Wednesday, January 29, 2014

Post Op Appointment

     This afternoon I went for my post op appointment after my D&C. I called my sister a couple of days ago and asked her to come with me. I wasn't sure how I would feel sitting in the waiting room. Calli went with me, and we chatted the whole time. It was a good distraction. I love my sister so much. I can't believe she has been through this as many times as she has and she's still sane. Every time I get defeated thinking I can't survive this. I think about her and know God will be faithful to me as well.

     I actually had a genuine smile for Brittany when she took me back to the exam. I was amazed when I stepped on the scale and weighed less than my surgery date. I haven't been eating a whole lot, but honesty what I've eaten hasn't been all that nutritional either. I've eaten every bit of cake, candy, and ice cream people have brought me. I have been drinking a ton of water though. They weren't very busy when I went in, and Brittany sat and chatted with me for a bit while I was waiting on Dr. Peppler. We talked about how I'm doing, how I feel, how I've been easing back into normal. I told Brittany that I don't know how women who don't have a relationship with the Lord make it through this kind of thing, I told her I'd be a crazy person if I didn't have the Lord. She told me they were glad I came back to the office. She said a lot of times, women change doctors because going back is too hard. They have been through so much with me, I can't imagine going to anyone else.

     Dr. Peppler came in and examined me. She also said she was glad I came back. She said she would've understood if I had went somewhere else, but she's really glad I stayed with her. I told her we've been through so much together I can't imagine going to any other doctor. I jokingly told her she'd have to get a restraining order to get rid of me. She laughed and said, "well if I catch you outside my house with binoculars, this relationship is over." It was the first time I laughed and didn't immediately feel guilty afterwards. Joshua and LeighAnn are right. Finding my new normal and moving forward with my life doesn't diminish my love for my baby. I'm beginning to realize that just because I won't mother this baby the way I get to mother Logan and Lucas doesn't mean I stop living. It means I still move forward and try my best to be the mother that baby (and Logan and Lucas) need and deserve. 

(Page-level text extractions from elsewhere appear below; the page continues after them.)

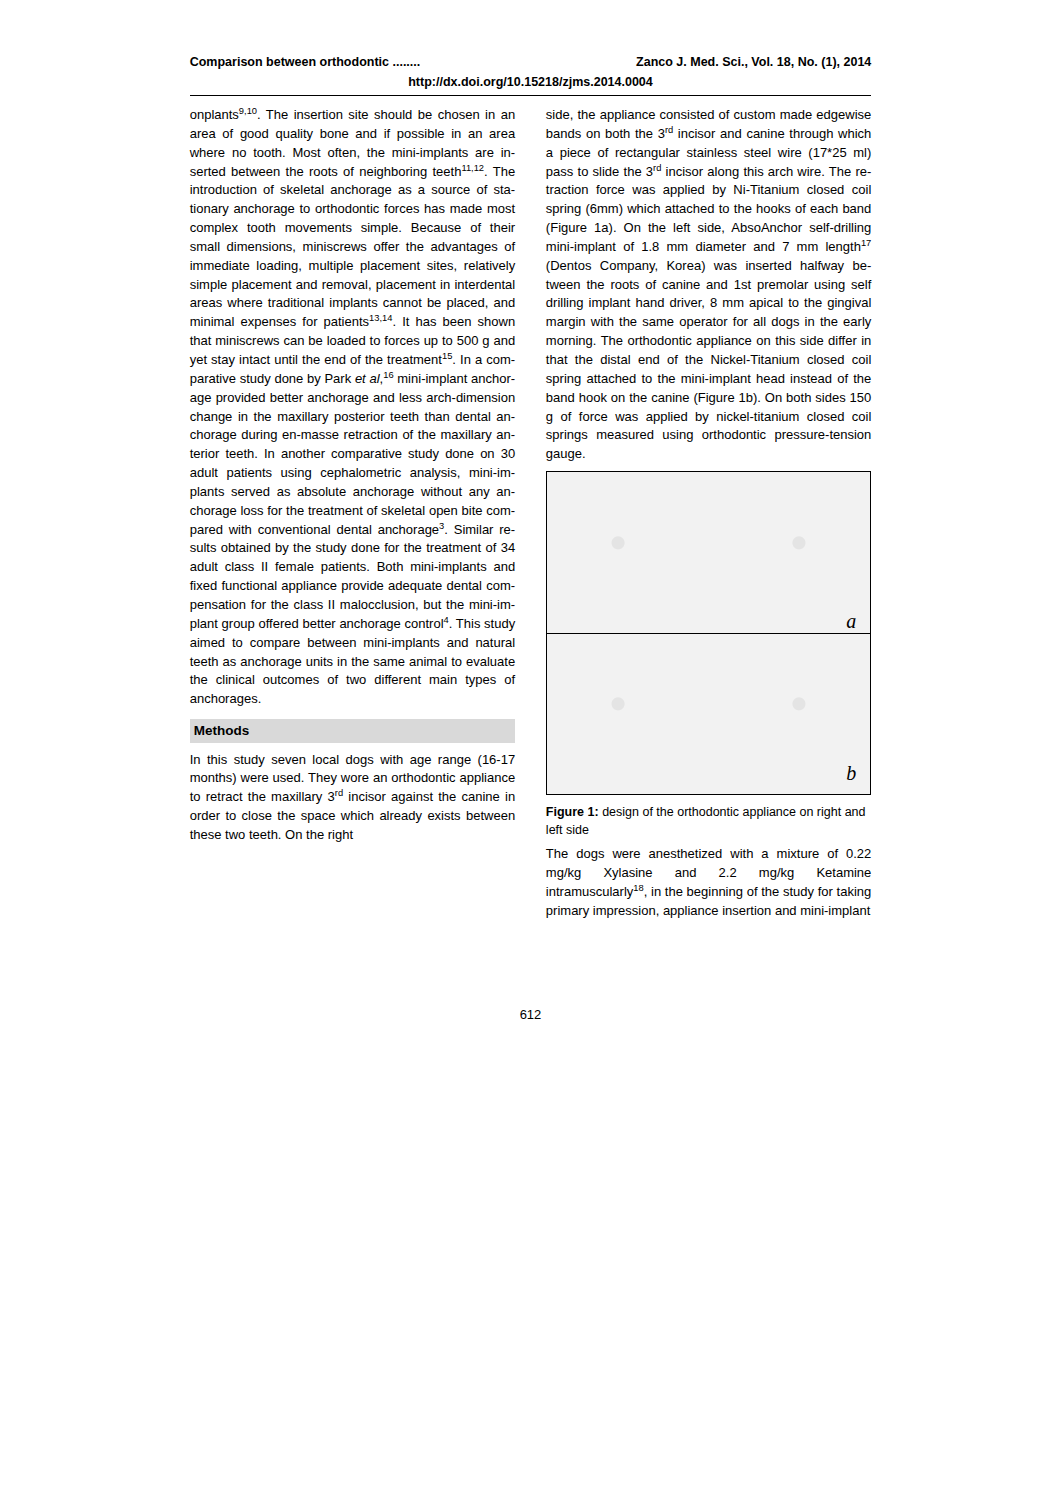Comparison between orthodontic ........
Zanco J. Med. Sci., Vol. 18, No. (1), 2014
http://dx.doi.org/10.15218/zjms.2014.0004
onplants9,10. The insertion site should be chosen in an area of good quality bone and if possible in an area where no tooth. Most often, the mini-implants are inserted between the roots of neighboring teeth11,12. The introduction of skeletal anchorage as a source of stationary anchorage to orthodontic forces has made most complex tooth movements simple. Because of their small dimensions, miniscrews offer the advantages of immediate loading, multiple placement sites, relatively simple placement and removal, placement in interdental areas where traditional implants cannot be placed, and minimal expenses for patients13,14. It has been shown that miniscrews can be loaded to forces up to 500 g and yet stay intact until the end of the treatment15. In a comparative study done by Park et al,16 mini-implant anchorage provided better anchorage and less arch-dimension change in the maxillary posterior teeth than dental anchorage during en-masse retraction of the maxillary anterior teeth. In another comparative study done on 30 adult patients using cephalometric analysis, mini-implants served as absolute anchorage without any anchorage loss for the treatment of skeletal open bite compared with conventional dental anchorage3. Similar results obtained by the study done for the treatment of 34 adult class II female patients. Both mini-implants and fixed functional appliance provide adequate dental compensation for the class II malocclusion, but the mini-implant group offered better anchorage control4. This study aimed to compare between mini-implants and natural teeth as anchorage units in the same animal to evaluate the clinical outcomes of two different main types of anchorages.
Methods
In this study seven local dogs with age range (16-17 months) were used. They wore an orthodontic appliance to retract the maxillary 3rd incisor against the canine in order to close the space which already exists between these two teeth. On the right
side, the appliance consisted of custom made edgewise bands on both the 3rd incisor and canine through which a piece of rectangular stainless steel wire (17*25 ml) pass to slide the 3rd incisor along this arch wire. The retraction force was applied by Ni-Titanium closed coil spring (6mm) which attached to the hooks of each band (Figure 1a). On the left side, AbsoAnchor self-drilling mini-implant of 1.8 mm diameter and 7 mm length17 (Dentos Company, Korea) was inserted halfway between the roots of canine and 1st premolar using self drilling implant hand driver, 8 mm apical to the gingival margin with the same operator for all dogs in the early morning. The orthodontic appliance on this side differ in that the distal end of the Nickel-Titanium closed coil spring attached to the mini-implant head instead of the band hook on the canine (Figure 1b). On both sides 150 g of force was applied by nickel-titanium closed coil springs measured using orthodontic pressure-tension gauge.
a
b
Figure 1: design of the orthodontic appliance on right and left side
The dogs were anesthetized with a mixture of 0.22 mg/kg Xylasine and 2.2 mg/kg Ketamine intramuscularly18, in the beginning of the study for taking primary impression, appliance insertion and mini-implant
612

      Dr. Peppler said I'm healing as well as to be expected for how far along in my pregnancy I was when the miscarriage occurred. I told her how really overall I'd had a couple of days that were really pretty good, but then I would just suddenly feel really overwhelmed and just so emotional and crash. She said that was normal too. First because I'm grieving my loss and second because I was almost at the peak of pregnancy hormones when the loss occurred and it'll take more than a couple of weeks for my hormones to even out.

     We also talked about when we could start trying to get pregnant again if that what we want and when we're ready for that. We both want to try again. But I want to make sure physically I'm back 100%, and I want to make sure emotionally I'm in a good place as well. I need to make sure I'm strong enough to handle if we should get pregnant and miscarry again. My grieving has been hard on all my boys, especially Joshua and Logan. Lucas is young enough still that he doesn't fully comprehend what has happened. Really he knows that everyone, especially Mommy is sad. He knows Jesus is taking care of his baby.

     I had really been dreading my post op appointment aside from seeing Brittany and Dr. Peppler. I was afraid I would be miserable and cry the entire time. But really it gave me hope. Hope that I'll be okay physically and emotionally. Hope that maybe we can try again and have another baby. Hope that there really is light at the end of my tunnel and that maybe just maybe it growing a little brighter every day. Maybe I'm still too far away to really see that the light is getting brighter.

"Even though I walk through the valley of the shadow of death,
I fear no evil, for You are with me;
Your rod and Your staff, they comfort me."